Ninety-nine years ago this December, a group of students at the University of Yangon (then Rangoon) decided they were fed up.
The university had only recently been opened by the British colonial authorities as the first modern, secular university in Myanmar; up until that point, aspiring Burmese students had been forced to seek higher education in Calcutta or London.
But now there was a sparkling new campus situated well away from the city centre, between Victoria (Inya) Lake and Prome (Pyay) Road (a deliberate move on the government’s part so as to make student protests easier to control).
Many Burmese students, however, were unhappy with the situation. They argued that the University was elitist (modelled on Oxford), too expensive for local people to attend, and only likely to perpetuate British colonial rule.
A majority decided to go on strike. The strikers met at the Shwedagon Pagoda and soon they had founded an alternative system of National Schools that emphasized Burmese culture and language (one of these was Myoma National High School now BEHS 2 Dagon).
From that day onward (later commemorated as National Day in Myanmar, December 9th), Yangon University would gain a reputation as a hot-bed of political activism and anti-government dissent.
In the 1920s, the University Student’s Union was the training ground for Myanmar’s future nationalist politicians – the Thakins – who reappropriated the colonial form of address for Europeans, Thakin or “master”, for their own revolutionary ends.
The University at that time also happened to be amongst the best in Asia. In the 1930s, it was home to great professors of archaeology, linguistics, and economics such as G.H. Luce, Pe Maung Tin and J.S. Furnivall.
Over the past 100 years it has played alma mater to some of Myanmar’s most famous politicians, artists, and intellectuals such as the independence leader Aung San, dictator Ne Win, writer and journalist Khin Myo Chit, the poet Min Thu Wun, and state councillor Daw Aung San Suu Kyi.
One particularly symbolic image has been that of the University’s Convocation Hall, built in 1927 and deliberately left unpainted in recent years (some say by military order out of the fears that the day it is repainted Myanmar will become a democracy).
The University has loomed large in Myanmar culture – in the novels of Inya Moe Moe and as the subject of songs such as Htoo Ein Thin’s Blue Moon’s Shadow Over Judson Chapel.
Moreover, it has borne witness to some of the great events of 20th century Myanmar history.
It was here, after three years of fierce fighting, that the Japanese General Heitaro Kimura officially surrendered to the Allied Forces on October 24, 1945.
This was a hopeful moment, but, later on, the University campus would serve as the backdrop for some of Myanmar’s darkest political dramas.
On July 7th, 1962, following General Ne Win’s military coup, troops stormed the campus to disperse a peaceful student protest.
“The female student inhabitants of Inya Hall dormitory hung their htameins over the entrance, daring the soldiers to enter and risk the bad luck of crossing under a woman’s sarong. Ultimately, the soldiers killed scores of students on the campus.”
The next morning, the Student’s Union Building was dynamited with students still cowering inside.

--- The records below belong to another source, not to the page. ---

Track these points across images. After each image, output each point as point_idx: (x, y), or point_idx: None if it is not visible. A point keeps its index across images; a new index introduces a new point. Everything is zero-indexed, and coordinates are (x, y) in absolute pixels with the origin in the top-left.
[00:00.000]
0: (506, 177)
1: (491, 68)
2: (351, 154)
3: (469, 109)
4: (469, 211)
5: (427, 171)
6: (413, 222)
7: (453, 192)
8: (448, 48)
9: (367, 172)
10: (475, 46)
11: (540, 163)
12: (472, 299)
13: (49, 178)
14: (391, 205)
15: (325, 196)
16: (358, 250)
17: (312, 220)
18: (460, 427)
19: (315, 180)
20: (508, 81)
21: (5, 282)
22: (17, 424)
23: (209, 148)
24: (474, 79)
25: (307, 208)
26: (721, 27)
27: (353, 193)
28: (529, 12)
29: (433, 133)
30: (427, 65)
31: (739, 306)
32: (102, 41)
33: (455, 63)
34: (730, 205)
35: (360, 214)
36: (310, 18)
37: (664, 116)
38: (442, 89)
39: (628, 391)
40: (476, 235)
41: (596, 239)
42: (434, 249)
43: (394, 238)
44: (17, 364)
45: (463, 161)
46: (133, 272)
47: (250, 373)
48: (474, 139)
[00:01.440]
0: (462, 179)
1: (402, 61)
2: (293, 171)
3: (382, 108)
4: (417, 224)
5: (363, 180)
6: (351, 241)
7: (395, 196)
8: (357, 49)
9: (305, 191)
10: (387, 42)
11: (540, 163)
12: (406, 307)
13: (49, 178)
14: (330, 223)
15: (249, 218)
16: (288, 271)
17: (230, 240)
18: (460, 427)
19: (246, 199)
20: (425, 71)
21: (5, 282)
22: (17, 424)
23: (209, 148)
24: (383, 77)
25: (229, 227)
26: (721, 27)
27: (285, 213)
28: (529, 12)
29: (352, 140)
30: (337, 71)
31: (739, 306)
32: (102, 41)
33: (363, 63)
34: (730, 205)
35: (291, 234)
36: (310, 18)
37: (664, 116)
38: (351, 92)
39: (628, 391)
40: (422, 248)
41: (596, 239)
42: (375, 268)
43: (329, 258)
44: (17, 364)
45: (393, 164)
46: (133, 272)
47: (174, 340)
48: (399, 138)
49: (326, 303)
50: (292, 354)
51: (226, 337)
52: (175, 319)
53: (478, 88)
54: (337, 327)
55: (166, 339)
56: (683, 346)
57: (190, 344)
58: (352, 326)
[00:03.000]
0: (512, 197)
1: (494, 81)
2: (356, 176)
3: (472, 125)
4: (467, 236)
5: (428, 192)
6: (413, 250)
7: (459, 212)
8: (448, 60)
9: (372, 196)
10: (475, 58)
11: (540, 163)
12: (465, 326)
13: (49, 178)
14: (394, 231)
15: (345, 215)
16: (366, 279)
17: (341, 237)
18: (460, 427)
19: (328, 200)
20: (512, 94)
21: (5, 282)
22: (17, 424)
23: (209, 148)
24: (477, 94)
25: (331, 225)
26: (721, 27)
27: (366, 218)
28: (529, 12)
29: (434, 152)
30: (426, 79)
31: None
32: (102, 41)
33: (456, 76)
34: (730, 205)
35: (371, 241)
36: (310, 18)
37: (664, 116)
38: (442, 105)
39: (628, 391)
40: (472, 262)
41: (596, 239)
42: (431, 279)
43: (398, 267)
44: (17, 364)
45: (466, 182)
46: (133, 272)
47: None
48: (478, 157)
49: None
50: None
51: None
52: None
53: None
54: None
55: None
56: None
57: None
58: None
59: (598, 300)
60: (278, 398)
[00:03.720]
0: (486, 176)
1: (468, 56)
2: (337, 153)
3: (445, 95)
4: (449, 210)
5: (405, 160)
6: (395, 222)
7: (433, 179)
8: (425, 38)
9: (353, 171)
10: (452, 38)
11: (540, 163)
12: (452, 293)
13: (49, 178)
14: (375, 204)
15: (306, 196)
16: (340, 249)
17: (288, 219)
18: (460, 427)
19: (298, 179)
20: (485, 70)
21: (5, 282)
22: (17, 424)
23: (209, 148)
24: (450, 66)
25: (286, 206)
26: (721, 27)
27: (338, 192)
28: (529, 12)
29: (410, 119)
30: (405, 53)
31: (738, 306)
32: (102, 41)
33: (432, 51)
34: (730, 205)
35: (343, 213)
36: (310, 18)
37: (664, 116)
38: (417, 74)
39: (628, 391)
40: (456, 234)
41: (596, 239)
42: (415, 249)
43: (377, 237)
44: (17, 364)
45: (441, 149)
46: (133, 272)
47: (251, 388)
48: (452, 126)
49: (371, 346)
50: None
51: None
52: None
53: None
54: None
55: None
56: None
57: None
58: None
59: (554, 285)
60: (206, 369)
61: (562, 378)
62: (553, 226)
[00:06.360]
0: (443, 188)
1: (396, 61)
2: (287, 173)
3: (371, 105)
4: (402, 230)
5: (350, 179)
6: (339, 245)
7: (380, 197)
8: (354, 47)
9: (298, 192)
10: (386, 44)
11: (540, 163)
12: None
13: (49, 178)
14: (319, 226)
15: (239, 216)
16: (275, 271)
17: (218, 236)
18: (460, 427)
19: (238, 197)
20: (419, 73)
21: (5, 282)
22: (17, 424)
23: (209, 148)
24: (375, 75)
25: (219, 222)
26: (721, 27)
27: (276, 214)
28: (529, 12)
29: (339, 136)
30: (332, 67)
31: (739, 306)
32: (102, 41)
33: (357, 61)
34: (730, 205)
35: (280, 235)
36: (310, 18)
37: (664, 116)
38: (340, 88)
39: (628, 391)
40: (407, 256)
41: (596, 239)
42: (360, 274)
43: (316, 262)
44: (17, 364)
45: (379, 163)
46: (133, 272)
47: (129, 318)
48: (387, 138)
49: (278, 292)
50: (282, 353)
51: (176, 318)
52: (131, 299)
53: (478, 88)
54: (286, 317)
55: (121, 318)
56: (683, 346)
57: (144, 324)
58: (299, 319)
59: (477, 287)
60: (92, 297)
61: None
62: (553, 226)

After that, everything changed. The University was put under direct government control and the language of instruction was changed from English to Burmese – which might have been a praise-worthy move had not education been significantly de-funded at the same time.
What was once perhaps the best university in all of Asia was over time reduced to the bottom of the world rankings.
In 1974, when the former Secretary General of the U.N. U Thant’s body arrived in Yangon, the government sought to bury him quietly in Kyanndaw Cemetery. But a group of student activists from the University had other plans.
They snatched the coffin, enshrining the body in front of Convocation Hall and insisting on giving Thant the state funeral they thought he deserved.
Eventually, at the urging of the family, they gave the body back, but then another group of students snatched the coffin for a second time and entombed it on the site of the former Student’s Union Building – which by this point had become a symbol of resistance to the government.
The army cracked down, driving the students out of the campus, seizing the body, and entombing it where it now lies at the Kandawmin Mausolea.
The University campus would see protests again during the 1988 Uprisings, when hundreds of protesting students were either shot or drowned by troops in nearby Inya Lake.
The University was closed down for a time in the ‘90s and students dispersed to other colleges around Yangon to discourage demonstrations. By the millennium there was not a square inch of Yangon University which had not seen bloodshed at some time or another.
But in 2012, spirits were high once again as then-President of the United States, Barack Obama, came to speak. In his speech, he cited the legacies of alumni Aung San and U Thant, eulogizing the University as a place where “scholarship thrived during the last century and students demanded their basic human rights.”
In 2013, the campus reopened once again to its first undergraduate class in years, and it has since climbed in the international rankings.
A new Student’s Union is up and running, protesting injustice as its predecessor did (the problems persist: in recent years, many minority ethnic students have been unable to attend Yangon University due to the requirement that students hold national I.D. cards).
But, on the occasion of the school’s centenary, it is instructive to look back at history and reflect, while wondering what the next 100 years will bring.
(Keep an eye out as Yangon University will be holding a number of events to celebrate throughout the upcoming academic year).